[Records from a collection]
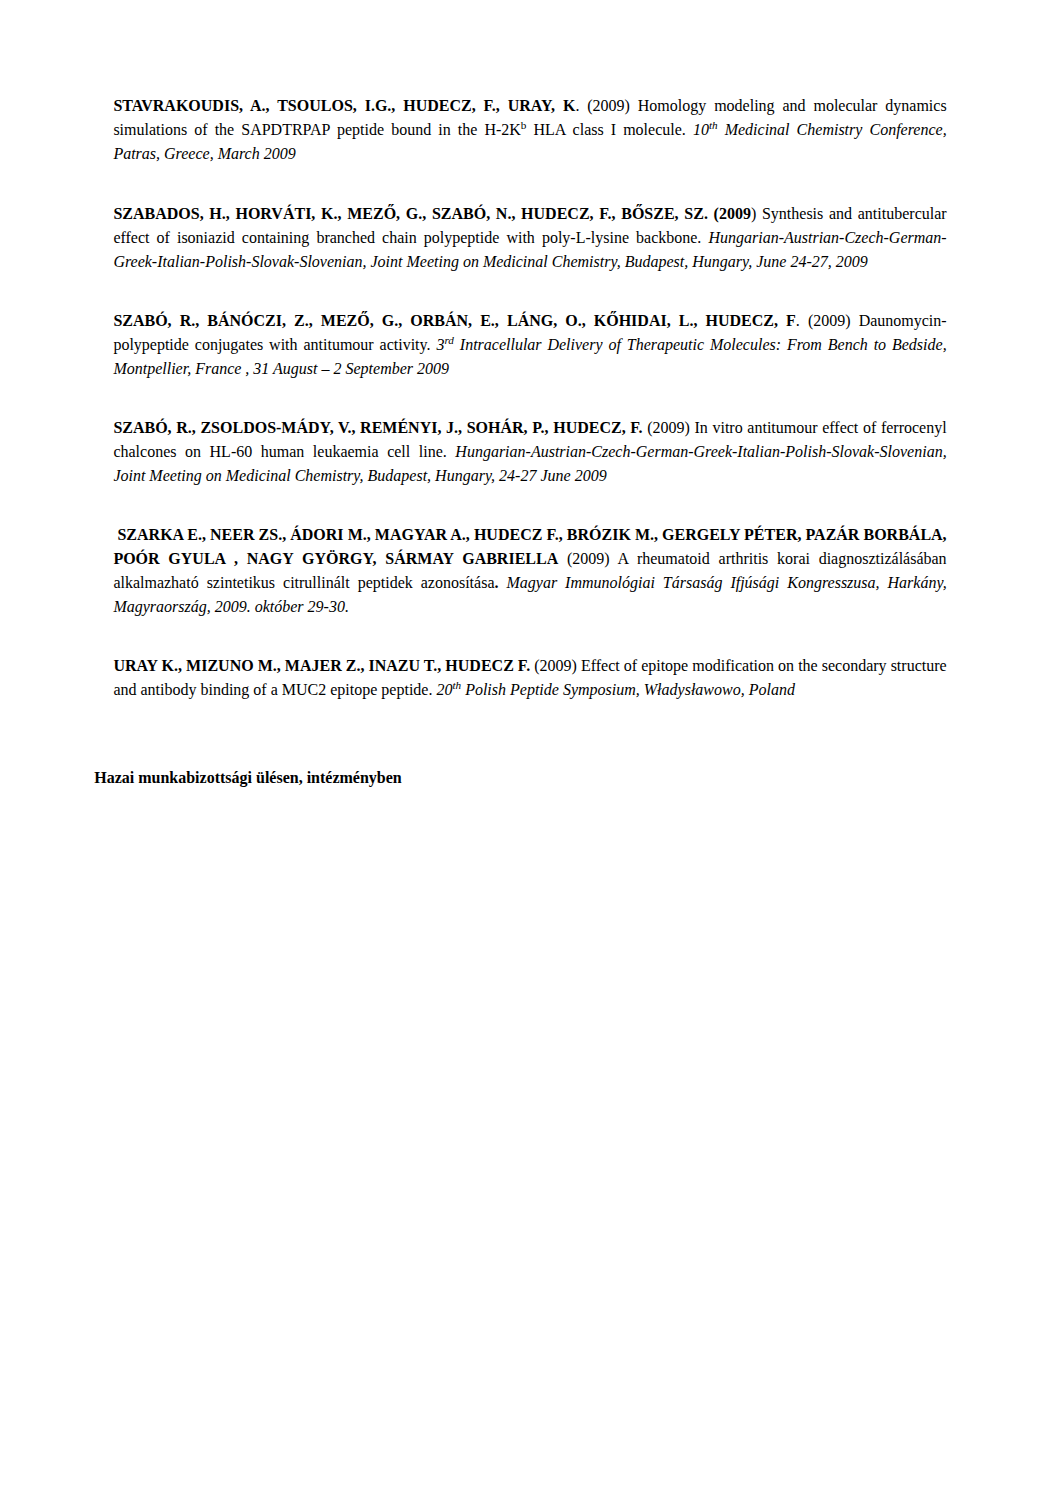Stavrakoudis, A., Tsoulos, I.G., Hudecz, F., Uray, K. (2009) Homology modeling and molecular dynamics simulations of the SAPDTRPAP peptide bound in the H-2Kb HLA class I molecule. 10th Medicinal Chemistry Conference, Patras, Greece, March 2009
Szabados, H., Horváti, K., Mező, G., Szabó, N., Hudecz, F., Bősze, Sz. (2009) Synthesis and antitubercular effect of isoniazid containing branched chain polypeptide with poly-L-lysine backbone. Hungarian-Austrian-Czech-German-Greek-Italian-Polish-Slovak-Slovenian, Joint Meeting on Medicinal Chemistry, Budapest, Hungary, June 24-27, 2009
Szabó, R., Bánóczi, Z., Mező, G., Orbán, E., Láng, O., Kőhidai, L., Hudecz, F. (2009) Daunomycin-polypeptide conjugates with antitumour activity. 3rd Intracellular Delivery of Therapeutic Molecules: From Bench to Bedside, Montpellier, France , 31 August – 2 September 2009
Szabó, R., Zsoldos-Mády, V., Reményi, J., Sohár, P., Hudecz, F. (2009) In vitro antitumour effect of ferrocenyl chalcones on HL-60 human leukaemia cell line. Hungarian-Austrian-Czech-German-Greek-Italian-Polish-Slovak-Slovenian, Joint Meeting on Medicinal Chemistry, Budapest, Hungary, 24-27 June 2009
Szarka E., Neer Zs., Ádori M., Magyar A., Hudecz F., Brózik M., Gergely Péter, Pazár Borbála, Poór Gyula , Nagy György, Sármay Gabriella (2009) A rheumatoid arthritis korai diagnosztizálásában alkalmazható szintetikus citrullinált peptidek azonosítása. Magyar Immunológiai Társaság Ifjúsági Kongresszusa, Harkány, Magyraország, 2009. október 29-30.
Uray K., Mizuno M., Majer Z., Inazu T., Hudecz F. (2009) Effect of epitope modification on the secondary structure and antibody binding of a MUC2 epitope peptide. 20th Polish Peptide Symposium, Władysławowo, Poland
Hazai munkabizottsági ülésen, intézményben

### WORK TO COMPLETE
Repeat the data in full and exactly. Omit pictures.

### SOLUTION TO THIS EXERCISE
Stavrakoudis, A., Tsoulos, I.G., Hudecz, F., Uray, K. (2009) Homology modeling and molecular dynamics simulations of the SAPDTRPAP peptide bound in the H-2Kb HLA class I molecule. 10th Medicinal Chemistry Conference, Patras, Greece, March 2009
Szabados, H., Horváti, K., Mező, G., Szabó, N., Hudecz, F., Bősze, Sz. (2009) Synthesis and antitubercular effect of isoniazid containing branched chain polypeptide with poly-L-lysine backbone. Hungarian-Austrian-Czech-German-Greek-Italian-Polish-Slovak-Slovenian, Joint Meeting on Medicinal Chemistry, Budapest, Hungary, June 24-27, 2009
Szabó, R., Bánóczi, Z., Mező, G., Orbán, E., Láng, O., Kőhidai, L., Hudecz, F. (2009) Daunomycin-polypeptide conjugates with antitumour activity. 3rd Intracellular Delivery of Therapeutic Molecules: From Bench to Bedside, Montpellier, France , 31 August – 2 September 2009
Szabó, R., Zsoldos-Mády, V., Reményi, J., Sohár, P., Hudecz, F. (2009) In vitro antitumour effect of ferrocenyl chalcones on HL-60 human leukaemia cell line. Hungarian-Austrian-Czech-German-Greek-Italian-Polish-Slovak-Slovenian, Joint Meeting on Medicinal Chemistry, Budapest, Hungary, 24-27 June 2009
Szarka E., Neer Zs., Ádori M., Magyar A., Hudecz F., Brózik M., Gergely Péter, Pazár Borbála, Poór Gyula , Nagy György, Sármay Gabriella (2009) A rheumatoid arthritis korai diagnosztizálásában alkalmazható szintetikus citrullinált peptidek azonosítása. Magyar Immunológiai Társaság Ifjúsági Kongresszusa, Harkány, Magyraország, 2009. október 29-30.
Uray K., Mizuno M., Majer Z., Inazu T., Hudecz F. (2009) Effect of epitope modification on the secondary structure and antibody binding of a MUC2 epitope peptide. 20th Polish Peptide Symposium, Władysławowo, Poland
Hazai munkabizottsági ülésen, intézményben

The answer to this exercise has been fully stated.